_What needs to be done_
Copy every line of the records below where the word "frame" occurs.

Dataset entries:
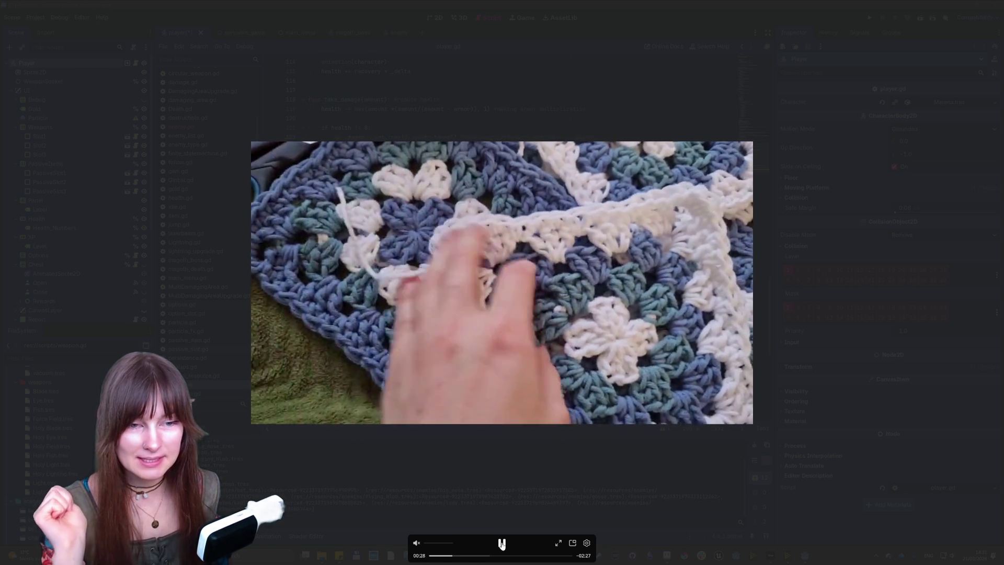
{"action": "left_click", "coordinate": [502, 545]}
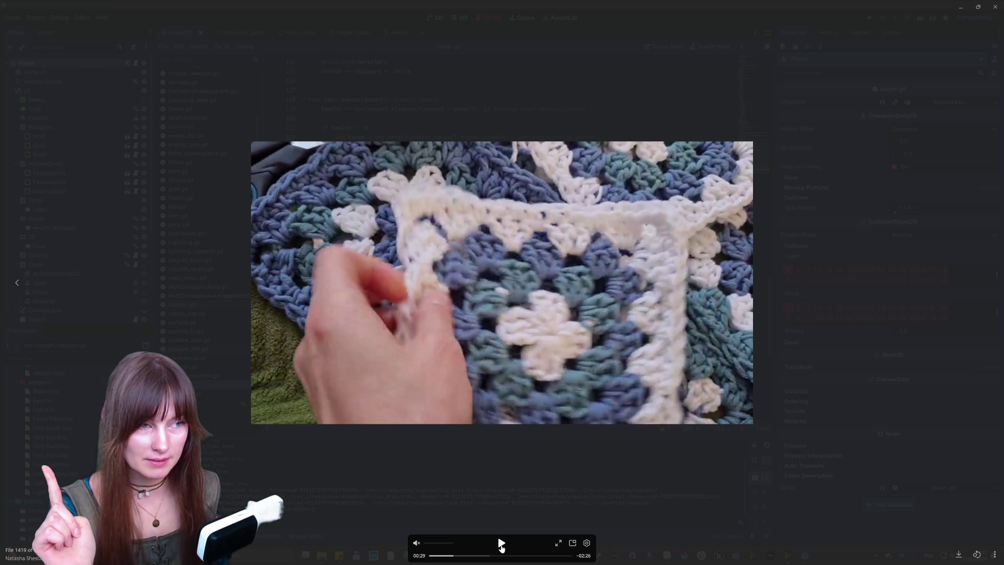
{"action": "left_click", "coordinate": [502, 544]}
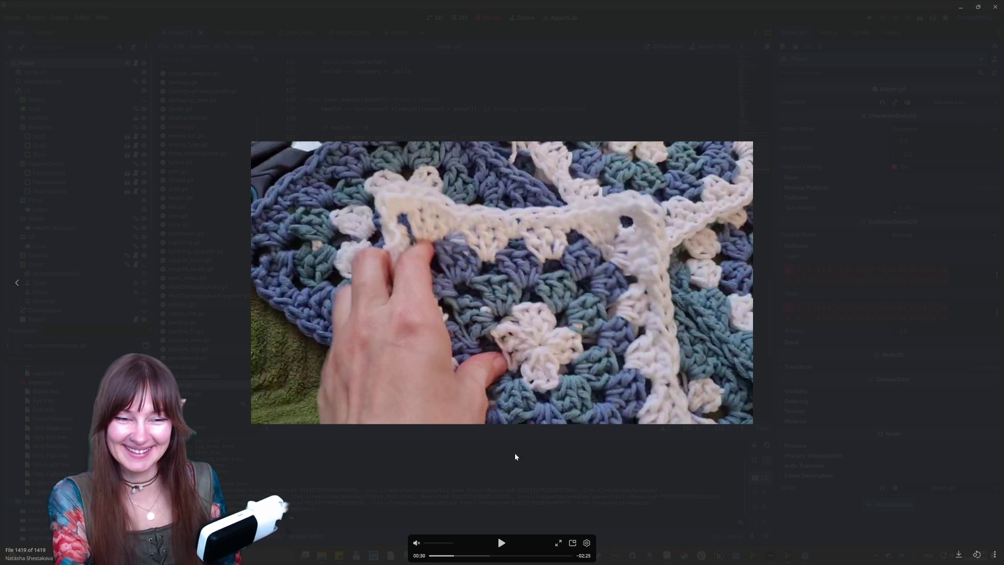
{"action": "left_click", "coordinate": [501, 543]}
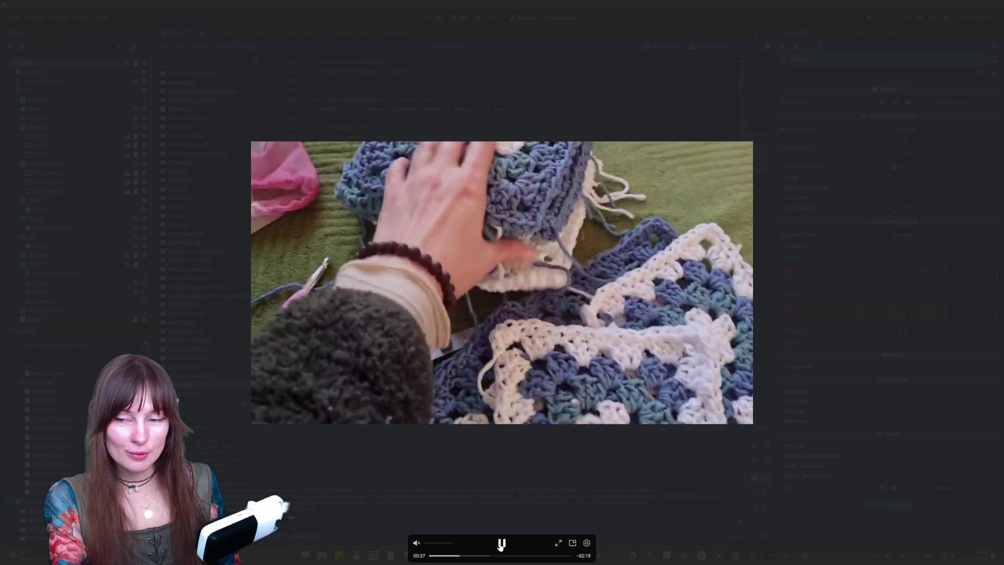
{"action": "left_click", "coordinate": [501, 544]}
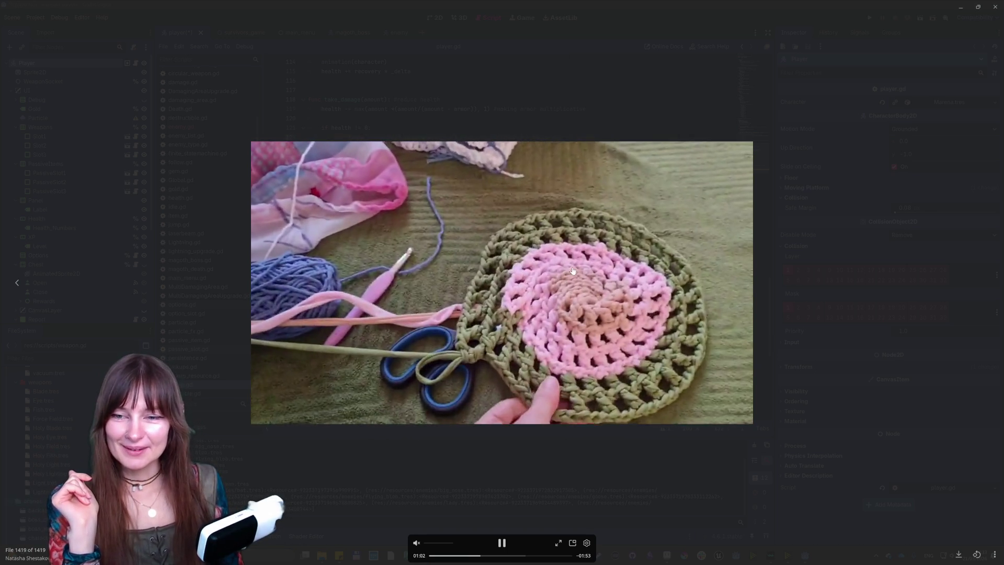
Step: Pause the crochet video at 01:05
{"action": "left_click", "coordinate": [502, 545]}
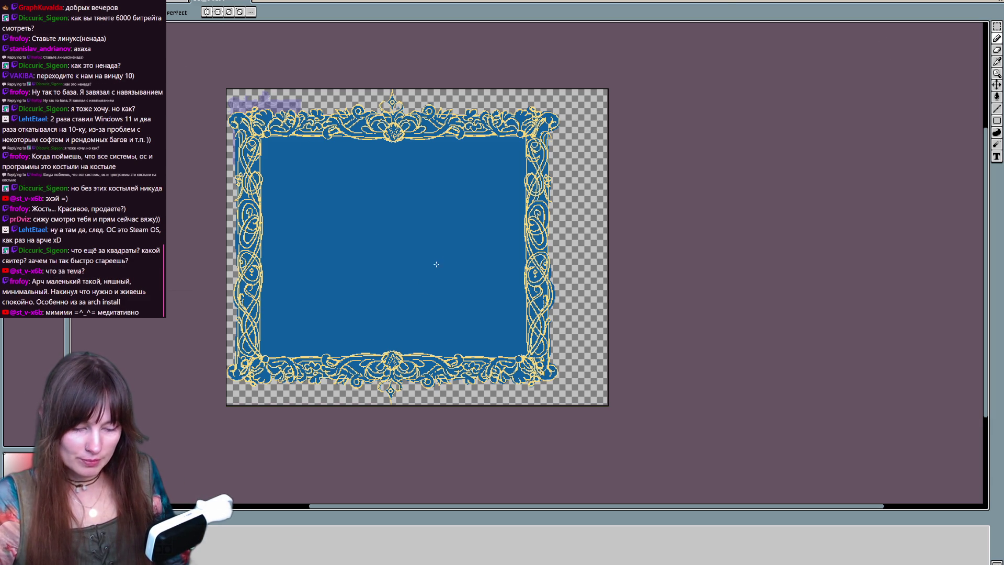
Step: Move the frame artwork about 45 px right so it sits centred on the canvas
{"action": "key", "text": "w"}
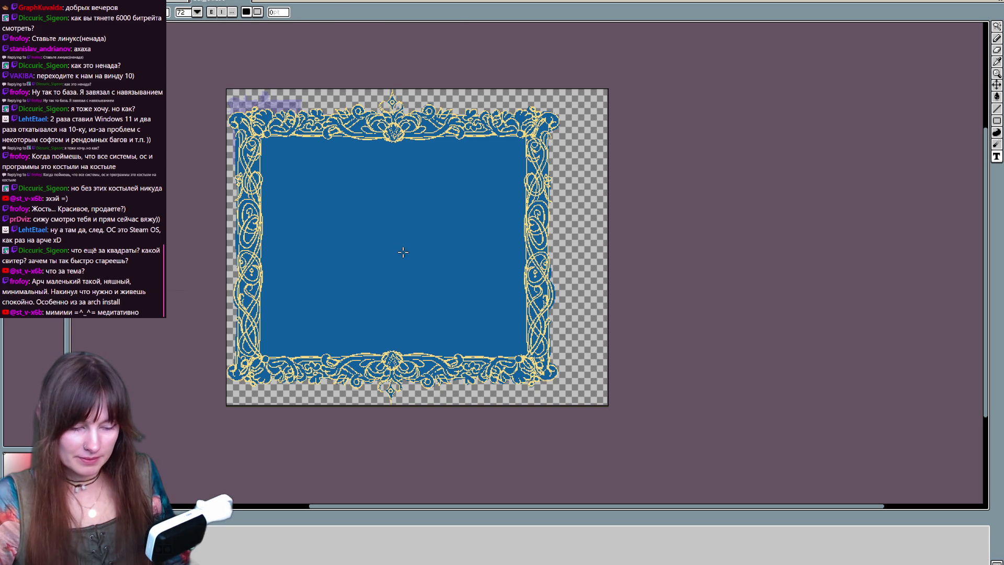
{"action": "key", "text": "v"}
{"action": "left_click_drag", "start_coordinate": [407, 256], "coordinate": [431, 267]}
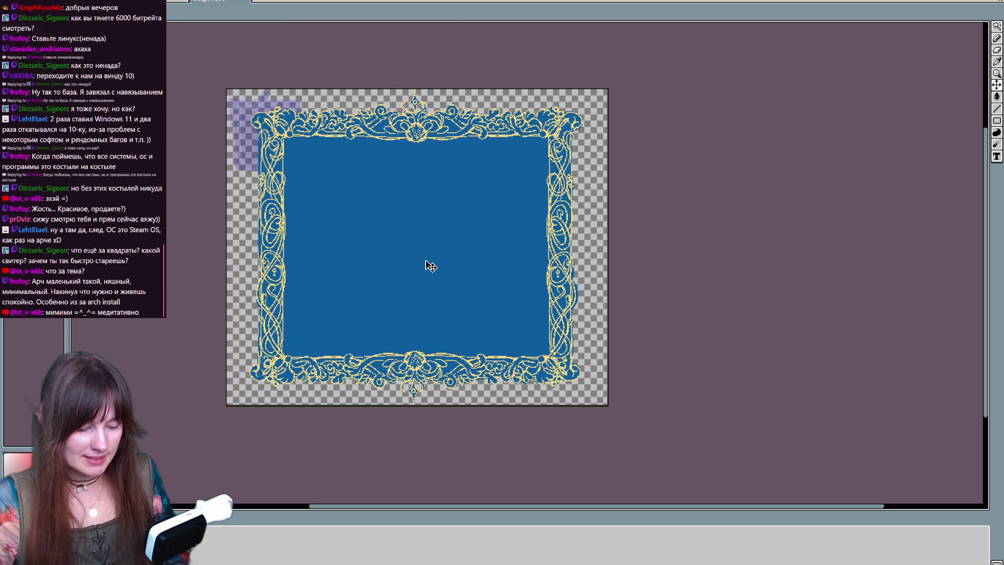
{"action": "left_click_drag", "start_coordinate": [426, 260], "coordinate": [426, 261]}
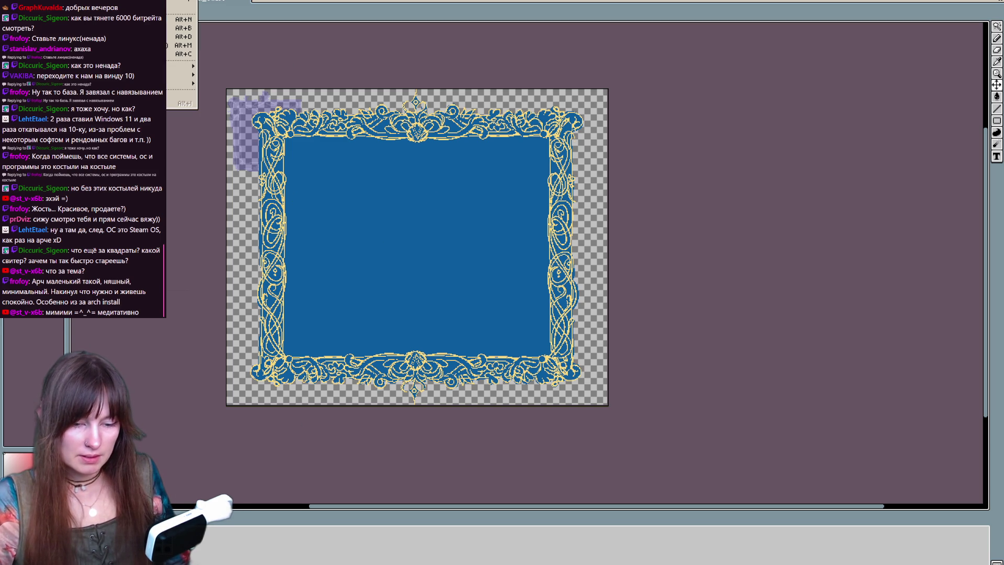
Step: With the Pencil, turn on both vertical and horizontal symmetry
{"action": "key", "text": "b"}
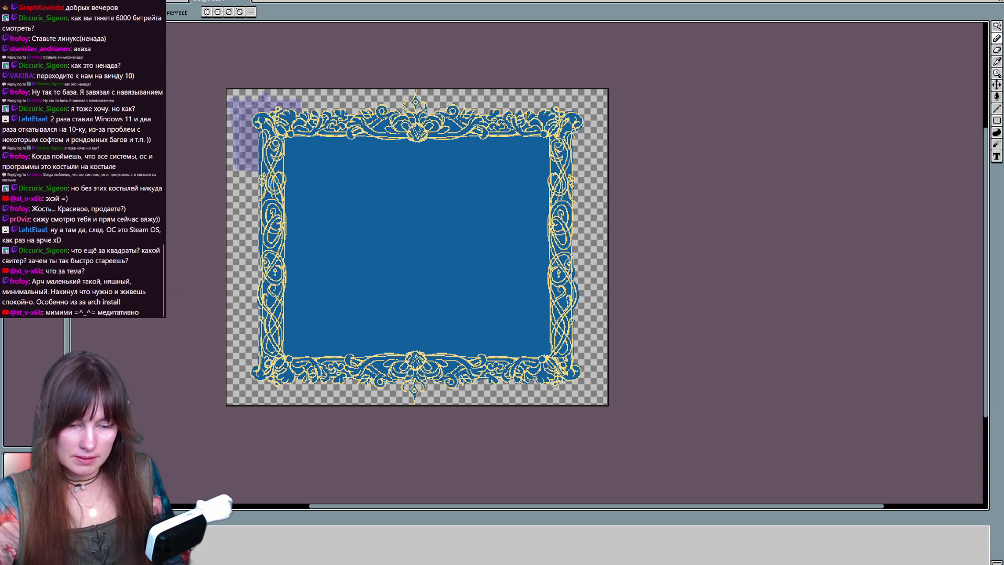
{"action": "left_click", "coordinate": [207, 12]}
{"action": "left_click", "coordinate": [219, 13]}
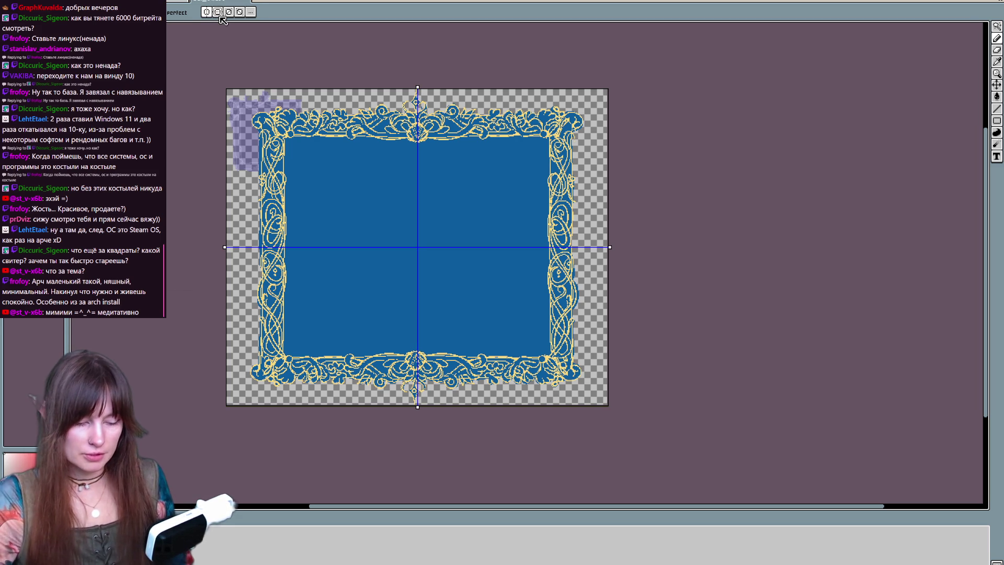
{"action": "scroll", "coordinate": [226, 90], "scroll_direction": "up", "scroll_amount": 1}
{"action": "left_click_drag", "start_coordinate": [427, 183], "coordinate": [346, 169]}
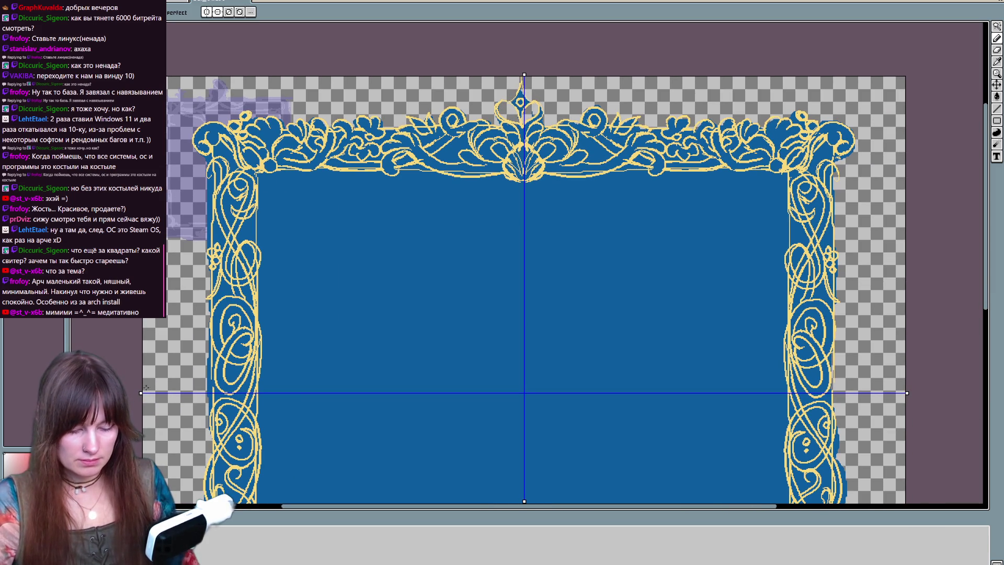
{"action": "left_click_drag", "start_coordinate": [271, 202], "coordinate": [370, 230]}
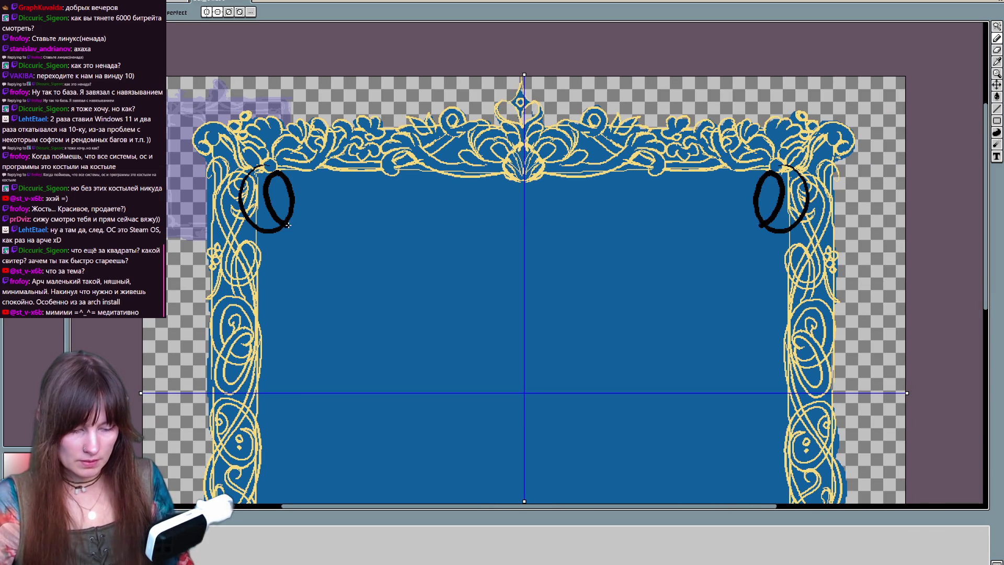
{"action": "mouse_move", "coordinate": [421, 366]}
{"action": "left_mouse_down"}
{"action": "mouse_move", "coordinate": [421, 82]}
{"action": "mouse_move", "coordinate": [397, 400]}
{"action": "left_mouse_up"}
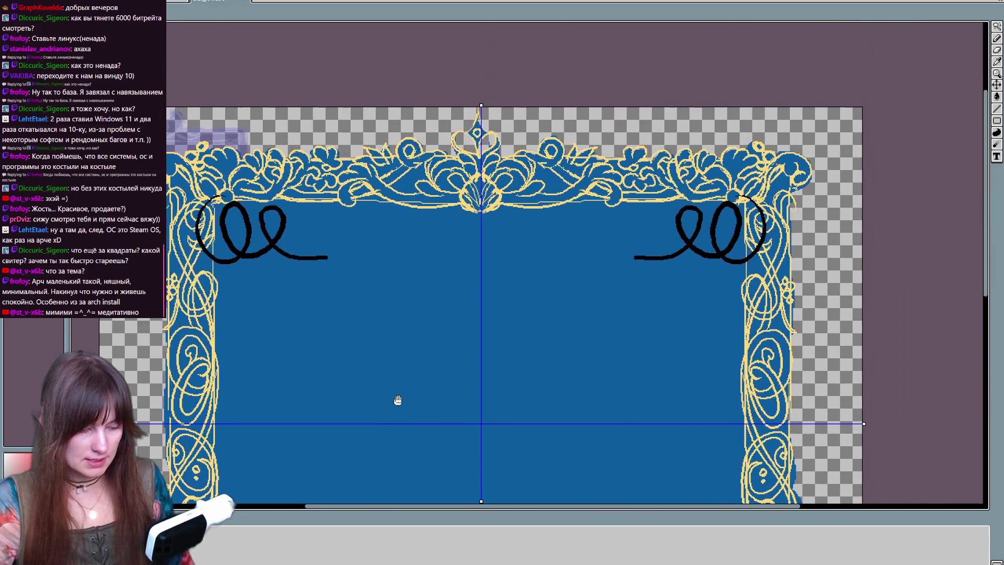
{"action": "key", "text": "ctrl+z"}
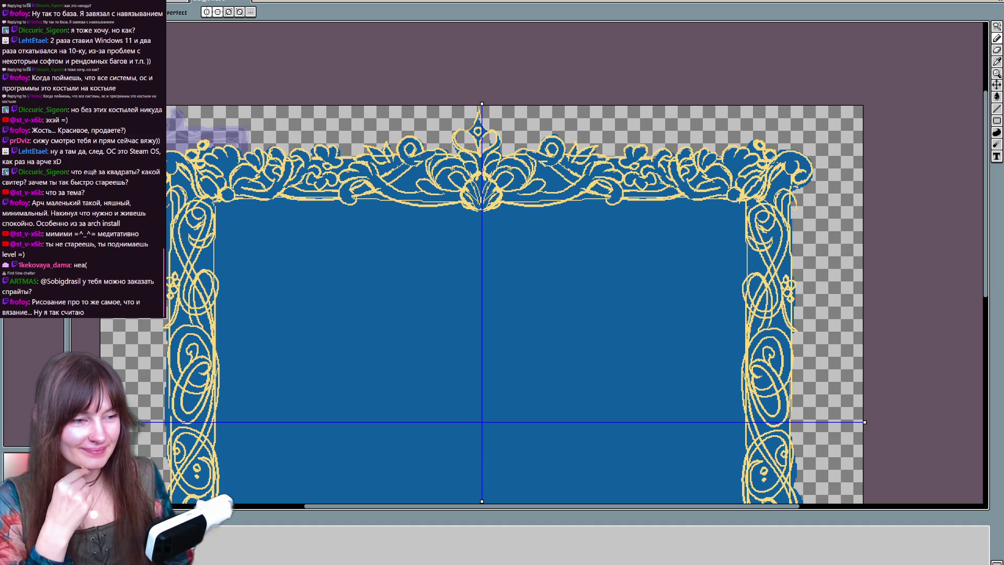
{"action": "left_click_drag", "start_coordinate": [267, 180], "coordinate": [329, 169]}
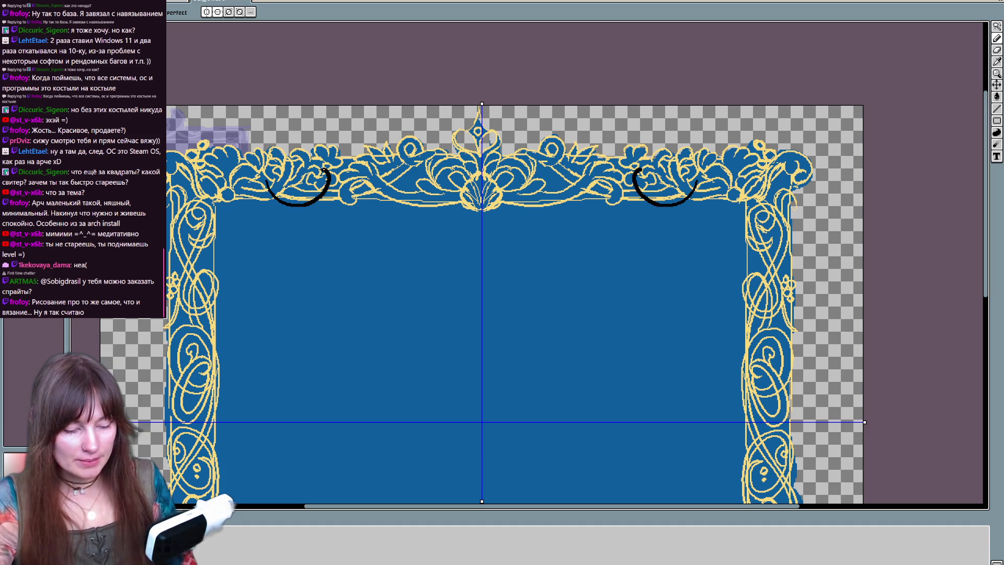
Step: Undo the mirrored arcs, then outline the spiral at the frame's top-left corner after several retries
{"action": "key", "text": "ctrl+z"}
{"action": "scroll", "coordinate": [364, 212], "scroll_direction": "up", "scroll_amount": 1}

_Answer box_
Step: Move the frame artwork about 45 px right so it sits centred on the canvas
Step: Undo the mirrored arcs, then outline the spiral at the frame's top-left corner after several retries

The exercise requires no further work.